Gun Shy

Dad says “sunfish,” daughter says “sunglasses”—how an outdoorsman and a style editor teach each other to appreciate the finer things in life.

I’m sure that sometimes my dad looks at me and tries to remember which mailman was assigned to our block nine months before I was born. He: compact, muscular, tan, stoic, a natural athlete and outdoorsman. Me: long and lean, ghostly pale, a bookish, emotional chatterbox, generally pinging between terror and delight. True story: once, after spending a week at the cabin with my grandmother, my mother, and me, my dad declared, “I need to go home. I’m starting to say things like ‘cuuuuuuuuute.’”

Over the years, Dad has attempted to teach me to love the outdoors. Through him, I discovered the joy of pulling a golden-green fish belly to the water’s surface, that a roasted marshmallow is just as good burned black, that a riproaring three-wheeler ride is sometimes the cure for what ails you. (And yet, I won’t bait a hook; I run screaming from outhouses; I am terrified of and can’t kill bugs, but I will make you miserable until you do it for me.) Twice, snakes have slithered over my feet and I have basically needed therapy to get over it.

Once, when I was middle-school age, I was reading inside our cabin while my dad was outside fishing. It was silent enough to hear the plook! of a line hitting the water halfway across the lake. Suddenly, I heard the motor gear up and my dad yelling, “Katie! Katie! Get out here!” Thinking something terrible had happened—this is my default condition, and probably something else for which I need therapy—I sprinted down to the beach to find him pointing to the bushes nearby. There, a rainbow had ended, imbuing the leaves with vibrant reds, oranges, yellows…all the way to violet. We sat there, quiet, before we laughed that of course our end of the rainbow didn’t have a pot o’ gold—in spite of our being good Irish folk!

But for all the times I’ve told my dad that he’s completely crazy—and there have been many—I know that moment was the pot of gold. And that was hardly the only time he has shared the best of his world: eating freshly caught and fried sunfish in our swimsuits, jumping into a lake so cold it took our breath away.

I have, over the years, attempted to reciprocate, but I tend to show my appreciation with objects. I don’t have as many life experiences to share, but I am a good shopper.

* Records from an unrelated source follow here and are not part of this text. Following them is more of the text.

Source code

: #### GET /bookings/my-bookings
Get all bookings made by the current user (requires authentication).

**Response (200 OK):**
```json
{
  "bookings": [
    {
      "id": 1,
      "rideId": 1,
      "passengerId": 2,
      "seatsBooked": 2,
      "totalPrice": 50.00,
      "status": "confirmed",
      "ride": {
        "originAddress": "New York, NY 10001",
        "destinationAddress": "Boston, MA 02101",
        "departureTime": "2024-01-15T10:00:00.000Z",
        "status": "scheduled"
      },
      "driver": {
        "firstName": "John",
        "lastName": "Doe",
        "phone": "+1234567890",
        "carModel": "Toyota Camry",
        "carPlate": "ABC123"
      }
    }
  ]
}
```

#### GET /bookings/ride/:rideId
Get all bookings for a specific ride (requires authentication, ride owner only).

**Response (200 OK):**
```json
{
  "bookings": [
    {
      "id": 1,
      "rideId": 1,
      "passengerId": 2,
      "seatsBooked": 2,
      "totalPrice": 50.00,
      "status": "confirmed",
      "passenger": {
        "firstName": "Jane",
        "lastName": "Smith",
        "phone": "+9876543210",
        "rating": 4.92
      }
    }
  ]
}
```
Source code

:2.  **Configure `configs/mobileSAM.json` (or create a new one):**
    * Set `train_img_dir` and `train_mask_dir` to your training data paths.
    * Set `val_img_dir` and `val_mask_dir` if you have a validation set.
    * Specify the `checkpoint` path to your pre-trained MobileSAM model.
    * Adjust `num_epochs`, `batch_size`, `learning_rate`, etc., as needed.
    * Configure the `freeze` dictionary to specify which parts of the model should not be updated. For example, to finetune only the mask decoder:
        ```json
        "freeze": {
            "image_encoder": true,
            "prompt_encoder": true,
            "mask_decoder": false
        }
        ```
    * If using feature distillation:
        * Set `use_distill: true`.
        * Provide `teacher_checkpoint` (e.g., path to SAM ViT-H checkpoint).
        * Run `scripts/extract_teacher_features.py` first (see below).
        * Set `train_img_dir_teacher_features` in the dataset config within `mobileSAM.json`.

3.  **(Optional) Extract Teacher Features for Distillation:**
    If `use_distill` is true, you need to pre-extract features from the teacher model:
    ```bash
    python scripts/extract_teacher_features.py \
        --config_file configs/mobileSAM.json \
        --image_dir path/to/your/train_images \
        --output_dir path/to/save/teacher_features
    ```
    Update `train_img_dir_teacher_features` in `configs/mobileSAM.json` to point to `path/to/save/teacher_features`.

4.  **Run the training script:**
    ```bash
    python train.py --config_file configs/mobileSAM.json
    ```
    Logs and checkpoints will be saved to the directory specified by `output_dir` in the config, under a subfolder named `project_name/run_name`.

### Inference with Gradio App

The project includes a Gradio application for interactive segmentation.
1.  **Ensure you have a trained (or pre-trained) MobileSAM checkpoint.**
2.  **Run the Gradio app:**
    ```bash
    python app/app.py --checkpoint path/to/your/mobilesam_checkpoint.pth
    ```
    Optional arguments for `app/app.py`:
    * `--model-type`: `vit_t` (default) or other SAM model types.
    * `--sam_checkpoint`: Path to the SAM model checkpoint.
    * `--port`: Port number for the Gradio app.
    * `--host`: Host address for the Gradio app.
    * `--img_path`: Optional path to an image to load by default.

For example, recently I was at J.W. Hulme—my favorite leather goods purveyor—for a sample sale. Hip deep in handbags, I spied…a leather shotgun case.

Another stark contrast between Dad and me: he is a competitive sporting clays shooter, whereas I have never touched a gun. He is, by all accounts, excellent at it—he has trophies and plaques lining his basement bar, and has been named Minnesota High Gun, the local equivalent of a gold medal in marksmanship.

Perfect! I thought. Dad needs a designer handbag! (I can see my dad shaking his head right now.) I grabbed it and got in line.

A few minutes later, a man behind me in line politely inquired if I knew that gun cases came in sizes. Uh…no. (What tipped him off? My Starbucks mug? My armload of handbags?)
I called my dad, who was at the gun club. He picked up, yelling over the cacophony. I yelled back.

“So, Dad, uh, if ONE were to buy a gun case, like, uh, what size would ONE need?”

 “Well, Kate, it would depend on the gun. I mean, if you wanted…” and then he launched into a description that sounded as if he were reading a military manual. The line inched forward. Everyone was listening.

“No, Dad, wait. No. If ONE were to buy a gun case for, like, say, YOUR kind of gun…”

His buddies began weighing in, yelling in the background as my dad conducted a poll. Astonishingly, my dad appeared to believe that I called for a casual chat about gun cases. The tipster behind me giggled.

Consensus came back: 52 inches. The tag on the case I held read “50.” Bummer. It was so beautiful, so luxurious. I wanted it, and I don’t even own a gun. I momentarily considered it: I might be a good markswoman.

Instead, I hung up and handed the case to an eager shopper.

Well, Dad, no new gun case for you. Looks like I’m going to have to book us some facials.

Katie Dohman is Minnesota Monthly’s lifestyle editor.